For a single-precision floating point number in the range from about 4 million to about 16 million, the smallest increment is a full integer.

That is demonstrated by stair-stepping when you are look at anything close to those small sizes. In fact, it looks exactly like the stair-stepping you are showing in your image.

It is work and some people on the site have done it, but effectively you need to break your world not just into a spatial grid, but into multiple origins. I've read of approaches where they completely rebuild both the scale and the origin after traveling far enough, so you're always in a good range near the middle if floating point values.

There are other reasons many games avoid planetary scale, creating fun content is hard enough, and large open-world games struggle to fill an area equal to a real-world city. No games I know of have filled a real-world continent with compelling content. The biggest ones (WoW, GTA5, Dragon Age 3, Skyrim, etc) are still within a hundred square miles, some as low as twenty square miles.

It is work and some people on the site have done it, but effectively you need to break your world not just into a spatial grid, but into multiple origins. I've read of approaches where they completely rebuild both the scale and the origin after traveling far enough, so you're always in a good range near the middle if floating point values.

For the 90% solution, just calculate your vertex positions using doubles, and then make them local to the quad-tree chunk (by subtracting the chunk centre).

Each chunk will have plenty of precision even with single-precision floats (since the chunks are smaller at higher details), and the model-view-projection matrix concatenation causes a smaller and smaller range of depth values as the camera approaches the surface...

Tristam MacDonald. Ex-BigTech Software Engineer. Future farmer. [https://trist.am]

Look into the multi-frustum technique used by Patrick Cozzi and the Cesium crew.

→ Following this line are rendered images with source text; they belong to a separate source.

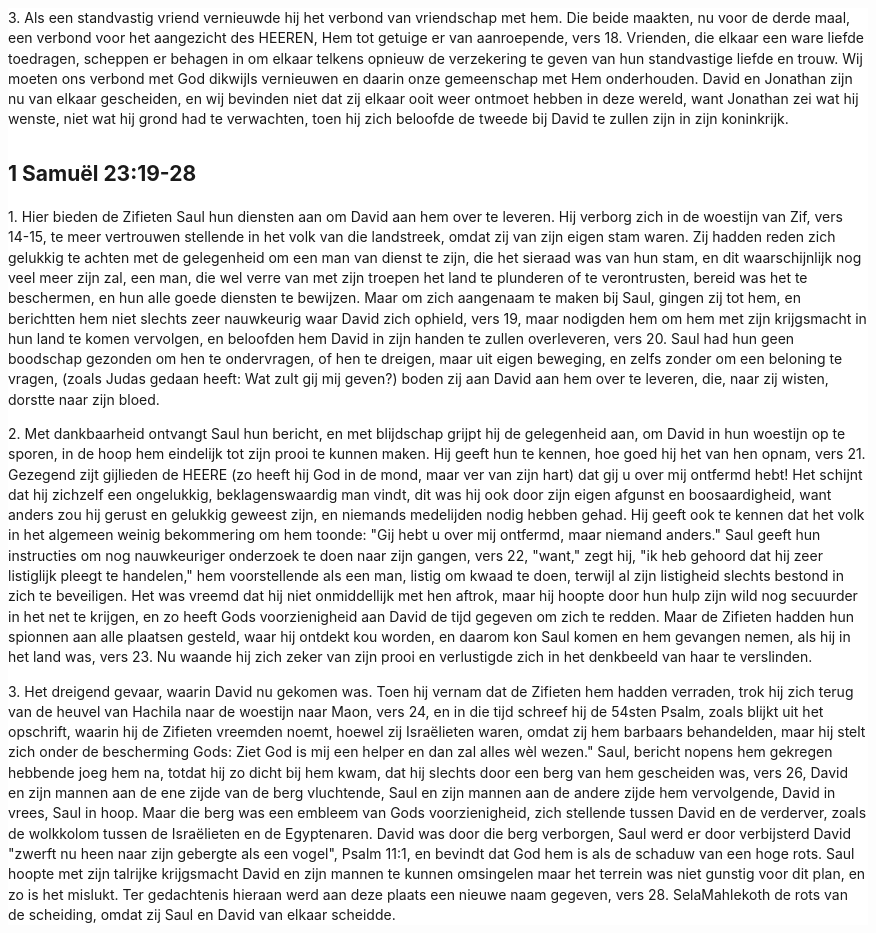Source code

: 3\. Als een standvastig vriend vernieuwde hij het verbond van vriendschap met hem. Die beide maakten, nu voor de derde maal, een verbond voor het aangezicht des HEEREN, Hem tot getuige er van aanroepende, vers 18. Vrienden, die elkaar een ware liefde toedragen, scheppen er behagen in om elkaar telkens opnieuw de verzekering te geven van hun standvastige liefde en trouw. Wij moeten ons verbond met God dikwijls vernieuwen en daarin onze gemeenschap met Hem onderhouden. David en Jonathan zijn nu van elkaar gescheiden, en wij bevinden niet dat zij elkaar ooit weer ontmoet hebben in deze wereld, want Jonathan zei wat hij wenste, niet wat hij grond had te verwachten, toen hij zich beloofde de tweede bij David te zullen zijn in zijn koninkrijk. 

## 1 Samuël 23:19-28 

1\. Hier bieden de Zifieten Saul hun diensten aan om David aan hem over te leveren. Hij verborg zich in de woestijn van Zif, vers 14-15, te meer vertrouwen stellende in het volk van die landstreek, omdat zij van zijn eigen stam waren. Zij hadden reden zich gelukkig te achten met de gelegenheid om een man van dienst te zijn, die het sieraad was van hun stam, en dit waarschijnlijk nog veel meer zijn zal, een man, die wel verre van met zijn troepen het land te plunderen of te verontrusten, bereid was het te beschermen, en hun alle goede diensten te bewijzen. Maar om zich aangenaam te maken bij Saul, gingen zij tot hem, en berichtten hem niet slechts zeer nauwkeurig waar David zich ophield, vers 19, maar nodigden hem om hem met zijn krijgsmacht in hun land te komen vervolgen, en beloofden hem David in zijn handen te zullen overleveren, vers 20. Saul had hun geen boodschap gezonden om hen te ondervragen, of hen te dreigen, maar uit eigen beweging, en zelfs zonder om een beloning te vragen, (zoals Judas gedaan heeft: Wat zult gij mij geven?) boden zij aan David aan hem over te leveren, die, naar zij wisten, dorstte naar zijn bloed.

2\. Met dankbaarheid ontvangt Saul hun bericht, en met blijdschap grijpt hij de gelegenheid aan, om David in hun woestijn op te sporen, in de hoop hem eindelijk tot zijn prooi te kunnen maken. Hij geeft hun te kennen, hoe goed hij het van hen opnam, vers 21. Gezegend zijt gijlieden de HEERE (zo heeft hij God in de mond, maar ver van zijn hart) dat gij u over mij ontfermd hebt! Het schijnt dat hij zichzelf een ongelukkig, beklagenswaardig man vindt, dit was hij ook door zijn eigen afgunst en boosaardigheid, want anders zou hij gerust en gelukkig geweest zijn, en niemands medelijden nodig hebben gehad. Hij geeft ook te kennen dat het volk in het algemeen weinig bekommering om hem toonde: "Gij hebt u over mij ontfermd, maar niemand anders." Saul geeft hun instructies om nog nauwkeuriger onderzoek te doen naar zijn gangen, vers 22, "want," zegt hij, "ik heb gehoord dat hij zeer listiglijk pleegt te handelen," hem voorstellende als een man, listig om kwaad te doen, terwijl al zijn listigheid slechts bestond in zich te beveiligen. Het was vreemd dat hij niet onmiddellijk met hen aftrok, maar hij hoopte door hun hulp zijn wild nog secuurder in het net te krijgen, en zo heeft Gods voorzienigheid aan David de tijd gegeven om zich te redden. Maar de Zifieten hadden hun spionnen aan alle plaatsen gesteld, waar hij ontdekt kou worden, en daarom kon Saul komen en hem gevangen nemen, als hij in het land was, vers 23. Nu waande hij zich zeker van zijn prooi en verlustigde zich in het denkbeeld van haar te verslinden.

3\. Het dreigend gevaar, waarin David nu gekomen was. Toen hij vernam dat de Zifieten hem hadden verraden, trok hij zich terug van de heuvel van Hachila naar de woestijn naar Maon, vers 24, en in die tijd schreef hij de 54sten Psalm, zoals blijkt uit het opschrift, waarin hij de Zifieten vreemden noemt, hoewel zij Israëlieten waren, omdat zij hem barbaars behandelden, maar hij stelt zich onder de bescherming Gods: Ziet God is mij een helper en dan zal alles wèl wezen." Saul, bericht nopens hem gekregen hebbende joeg hem na, totdat hij zo dicht bij hem kwam, dat hij slechts door een berg van hem gescheiden was, vers 26, David en zijn mannen aan de ene zijde van de berg vluchtende, Saul en zijn mannen aan de andere zijde hem vervolgende, David in vrees, Saul in hoop. Maar die berg was een embleem van Gods voorzienigheid, zich stellende tussen David en de verderver, zoals de wolkkolom tussen de Israëlieten en de Egyptenaren. David was door die berg verborgen, Saul werd er door verbijsterd David "zwerft nu heen naar zijn gebergte als een vogel", Psalm 11:1, en bevindt dat God hem is als de schaduw van een hoge rots. Saul hoopte met zijn talrijke krijgsmacht David en zijn mannen te kunnen omsingelen maar het terrein was niet gunstig voor dit plan, en zo is het mislukt. Ter gedachtenis hieraan werd aan deze plaats een nieuwe naam gegeven, vers 28. SelaMahlekoth de rots van de scheiding, omdat zij Saul en David van elkaar scheidde.
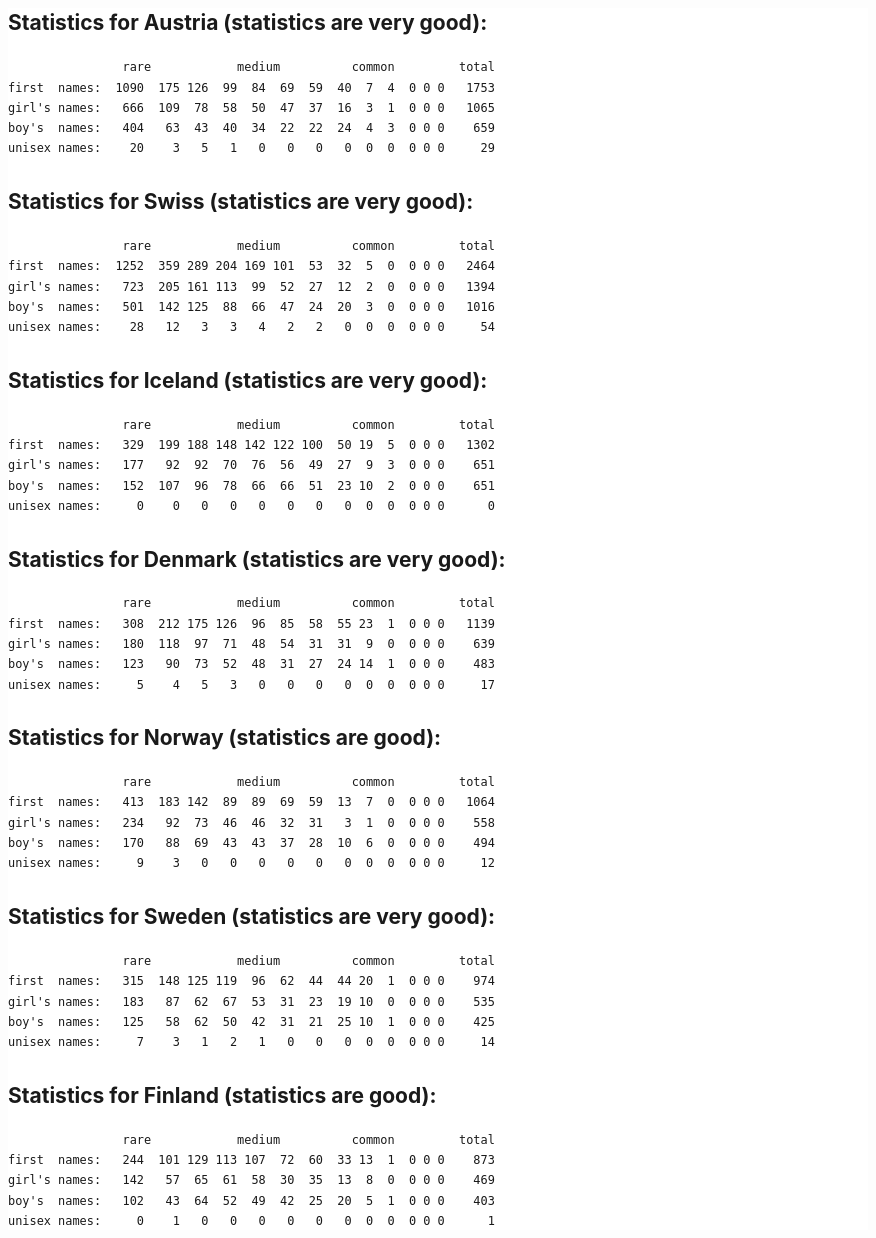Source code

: ## Statistics for Austria  (statistics are very good):
                    rare            medium          common         total
    first  names:  1090  175 126  99  84  69  59  40  7  4  0 0 0   1753
    girl's names:   666  109  78  58  50  47  37  16  3  1  0 0 0   1065
    boy's  names:   404   63  43  40  34  22  22  24  4  3  0 0 0    659
    unisex names:    20    3   5   1   0   0   0   0  0  0  0 0 0     29

## Statistics for Swiss  (statistics are very good):
                    rare            medium          common         total
    first  names:  1252  359 289 204 169 101  53  32  5  0  0 0 0   2464
    girl's names:   723  205 161 113  99  52  27  12  2  0  0 0 0   1394
    boy's  names:   501  142 125  88  66  47  24  20  3  0  0 0 0   1016
    unisex names:    28   12   3   3   4   2   2   0  0  0  0 0 0     54

## Statistics for Iceland  (statistics are very good):
                    rare            medium          common         total
    first  names:   329  199 188 148 142 122 100  50 19  5  0 0 0   1302
    girl's names:   177   92  92  70  76  56  49  27  9  3  0 0 0    651
    boy's  names:   152  107  96  78  66  66  51  23 10  2  0 0 0    651
    unisex names:     0    0   0   0   0   0   0   0  0  0  0 0 0      0

## Statistics for Denmark  (statistics are very good):
                    rare            medium          common         total
    first  names:   308  212 175 126  96  85  58  55 23  1  0 0 0   1139
    girl's names:   180  118  97  71  48  54  31  31  9  0  0 0 0    639
    boy's  names:   123   90  73  52  48  31  27  24 14  1  0 0 0    483
    unisex names:     5    4   5   3   0   0   0   0  0  0  0 0 0     17

## Statistics for Norway  (statistics are good):
                    rare            medium          common         total
    first  names:   413  183 142  89  89  69  59  13  7  0  0 0 0   1064
    girl's names:   234   92  73  46  46  32  31   3  1  0  0 0 0    558
    boy's  names:   170   88  69  43  43  37  28  10  6  0  0 0 0    494
    unisex names:     9    3   0   0   0   0   0   0  0  0  0 0 0     12

## Statistics for Sweden  (statistics are very good):
                    rare            medium          common         total
    first  names:   315  148 125 119  96  62  44  44 20  1  0 0 0    974
    girl's names:   183   87  62  67  53  31  23  19 10  0  0 0 0    535
    boy's  names:   125   58  62  50  42  31  21  25 10  1  0 0 0    425
    unisex names:     7    3   1   2   1   0   0   0  0  0  0 0 0     14

## Statistics for Finland  (statistics are good):
                    rare            medium          common         total
    first  names:   244  101 129 113 107  72  60  33 13  1  0 0 0    873
    girl's names:   142   57  65  61  58  30  35  13  8  0  0 0 0    469
    boy's  names:   102   43  64  52  49  42  25  20  5  1  0 0 0    403
    unisex names:     0    1   0   0   0   0   0   0  0  0  0 0 0      1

Their book and presentations on terrain rendering are worth reading as well.

I've coded a planet visualization engine some years ago and I can say that it's possible to deal with floats.

You can use an 6378.0f value for earth radius and subtract the camera position to each render chunk in order to gain precision at near distances.

(just read swiftcoder... This solution is similar but using long doubles)

You can get around the problem by creating your own vector using "long double" values. This will mean you will need to create your own structure that handles the math that the vector structure uses and then modify your noise code to handle it. When you generate the vertex buffer for each LOD you will need to use a center value and add the offset values of each of the vertices to get a location for each vertex (using floats). The verts very far away will have the same problem as before, but they will be so far that the player can't see them. All the while preserving your noise generation precision.